Start of The data

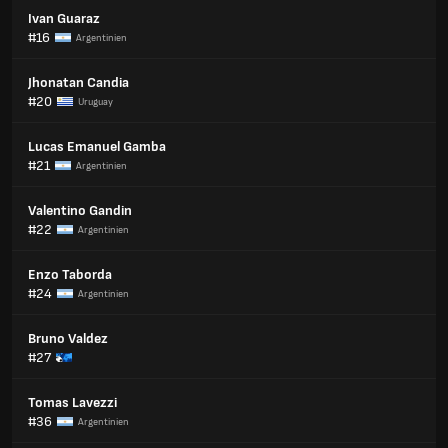
Ivan Guaraz
#16
Argentinien
Jhonatan Candia
#20
Uruguay
Lucas Emanuel Gamba
#21
Argentinien
Valentino Gandin
#22
Argentinien
Enzo Taborda
#24
Argentinien
Bruno Valdez
#27
Tomas Lavezzi
#36
Argentinien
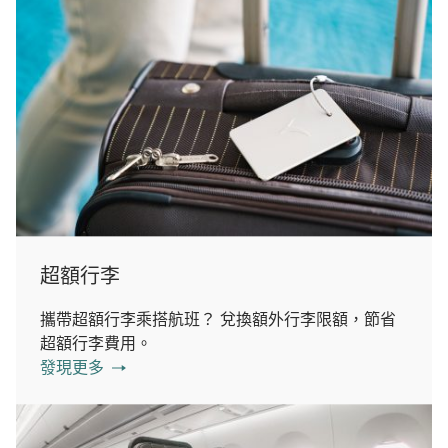
超額行李
攜帶超額行李乘搭航班？ 兌換額外行李限額，節省
超額行李費用。
發現更多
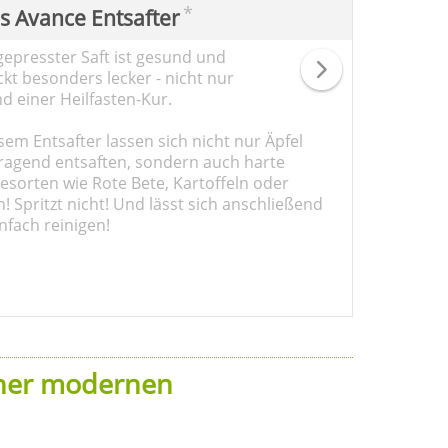
*
ps Avance Entsafter
gepresster Saft ist gesund und
kt besonders lecker - nicht nur
d einer Heilfasten-Kur.
sem Entsafter lassen sich nicht nur Äpfel
ragend entsaften, sondern auch harte
sorten wie Rote Bete, Kartoffeln oder
 Spritzt nicht! Und lässt sich anschließend
nfach reinigen!
iner modernen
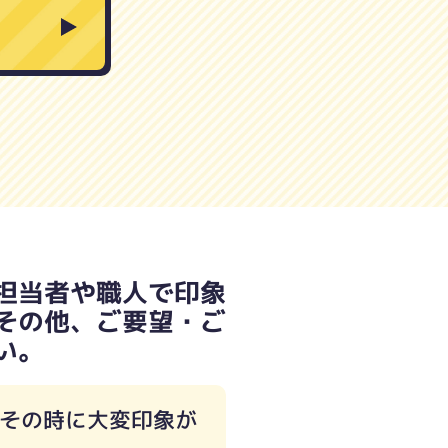
担当者や職人で印象
その他、ご要望・ご
い。
（その時に大変印象が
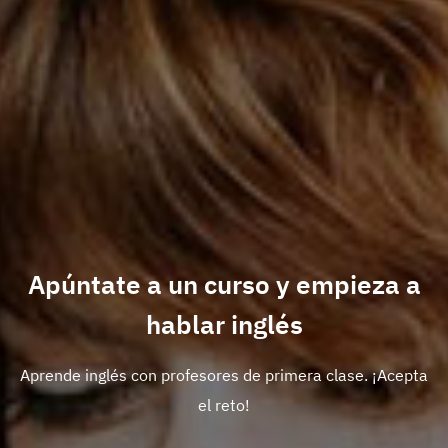
Apúntate a un curso y empieza a
hablar inglés
Aprende inglés con profesores de primera clase. ¡Acepta
el reto!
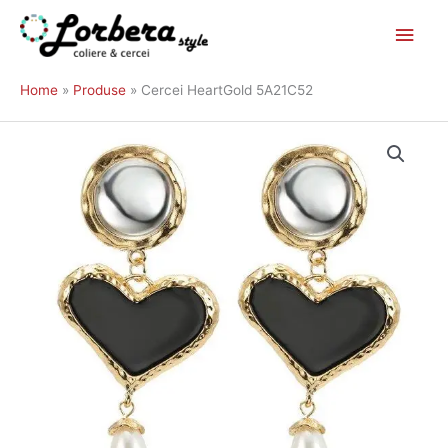
Main
Skip
to
Men
Home
Produse
Cercei HeartGold 5A21C52
content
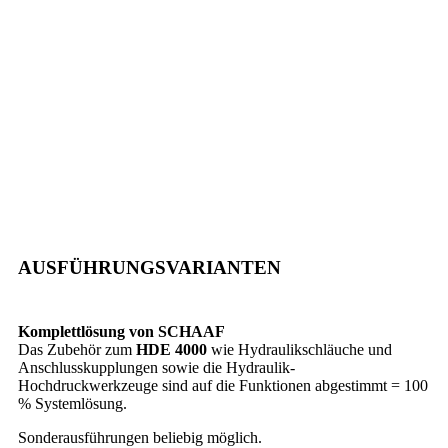
AUSFÜHRUNGSVARIANTEN
Komplettlösung von SCHAAF
Das Zubehör zum
HDE 4000
wie Hydraulikschläuche und
Anschlusskupplungen sowie die Hydraulik-
Hochdruckwerkzeuge sind auf die Funktionen abgestimmt = 100
% Systemlösung.
Sonderausführungen beliebig möglich.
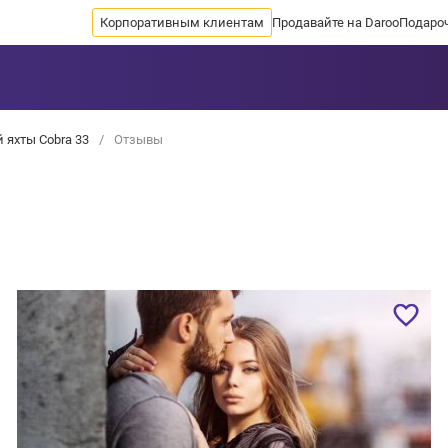
Корпоративным клиентам
Продавайте на Daroo
Подаро
 яхты Cobra 33
/
Отзывы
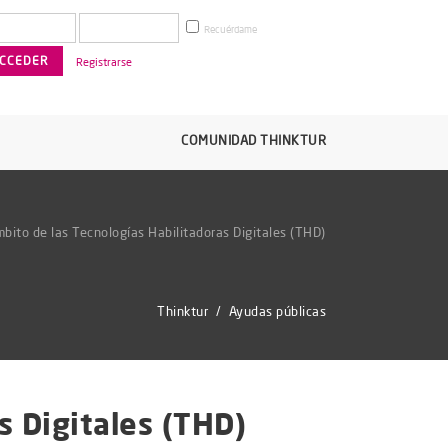
Recuérdame
Registrarse
COMUNIDAD THINKTUR
bito de las Tecnologías Habilitadoras Digitales (THD)
Thinktur
/
Ayudas públicas
s Digitales (THD)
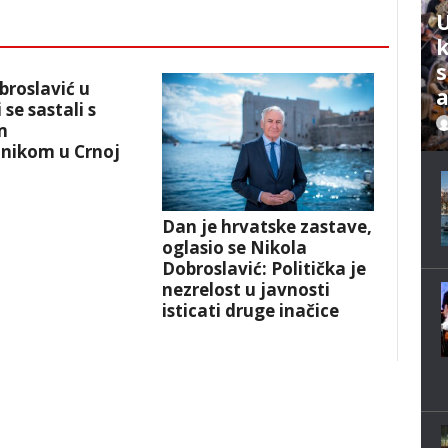
U
s
broslavić u
 se sastali s
m
anikom u Crnoj
Dan je hrvatske zastave,
oglasio se Nikola
Dobroslavić: Politička je
nezrelost u javnosti
isticati druge inačice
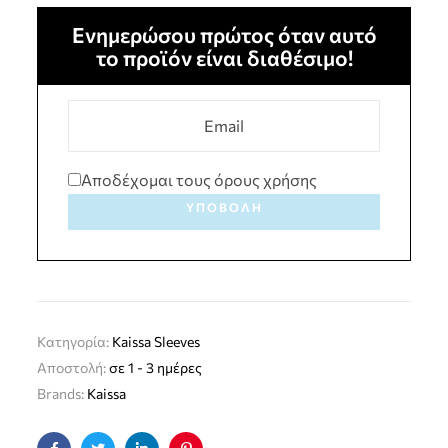
Ενημερώσου πρώτος όταν αυτό
το προϊόν είναι διαθέσιμο!
Αποδέχομαι τους όρους χρήσης
ΥΠΟΒΟΛΉ
Κατηγορία:
Kaissa Sleeves
Αποστολή:
σε 1 - 3 ημέρες
Brands:
Kaissa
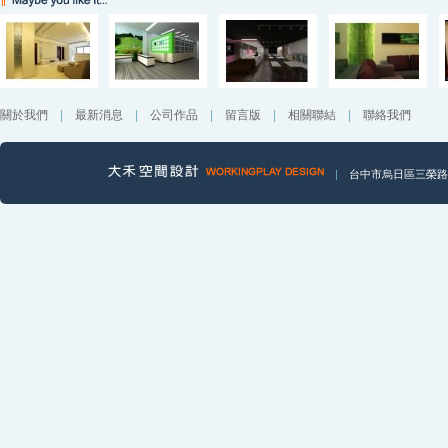
關於我們
|
最新消息
|
公司作品
|
留言版
|
相關聯結
|
聯絡我們
|
台中市烏日區三榮路一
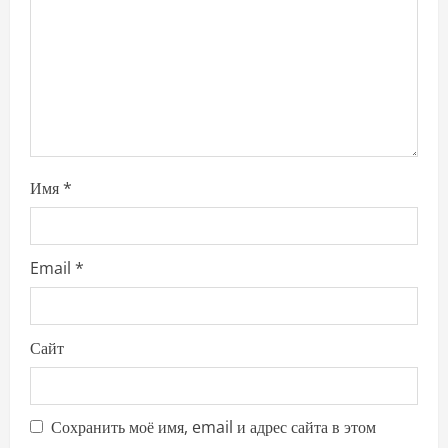
i
o
n
Имя
*
Email
*
Сайт
Сохранить моё имя, email и адрес сайта в этом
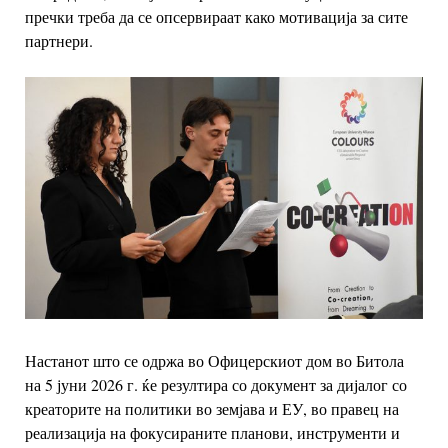
пречки треба да се опсервираат како мотивација за сите
партнери.
Настанот што се одржа во Офицерскиот дом во Битола
на 5 јуни 2026 г. ќе резултира
со документ за дијалог со
креаторите на политики во земјава и ЕУ, во правец на
реализација на фокусираните планови, инструменти и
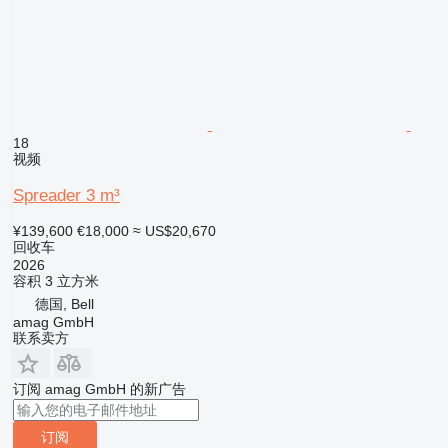
18
视频
Spreader 3 m³
¥139,600
€18,000
≈ US$20,670
回收车
2026
容积
3 立方米
德国, Bell
amag GmbH
联系卖方
订阅 amag GmbH 的新广告
订阅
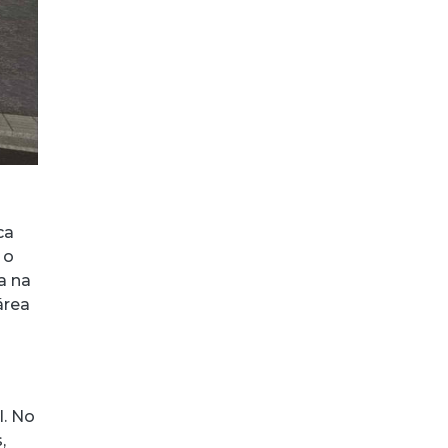
ca
 o
a na
área
l. No
,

End of The data

* _Instruction_:
Every line above that carries the string "nicht" should be copied.

* _Solution to this exercise_:
kt besonders lecker - nicht nur
sem Entsafter lassen sich nicht nur Äpfel
 Spritzt nicht! Und lässt sich anschließend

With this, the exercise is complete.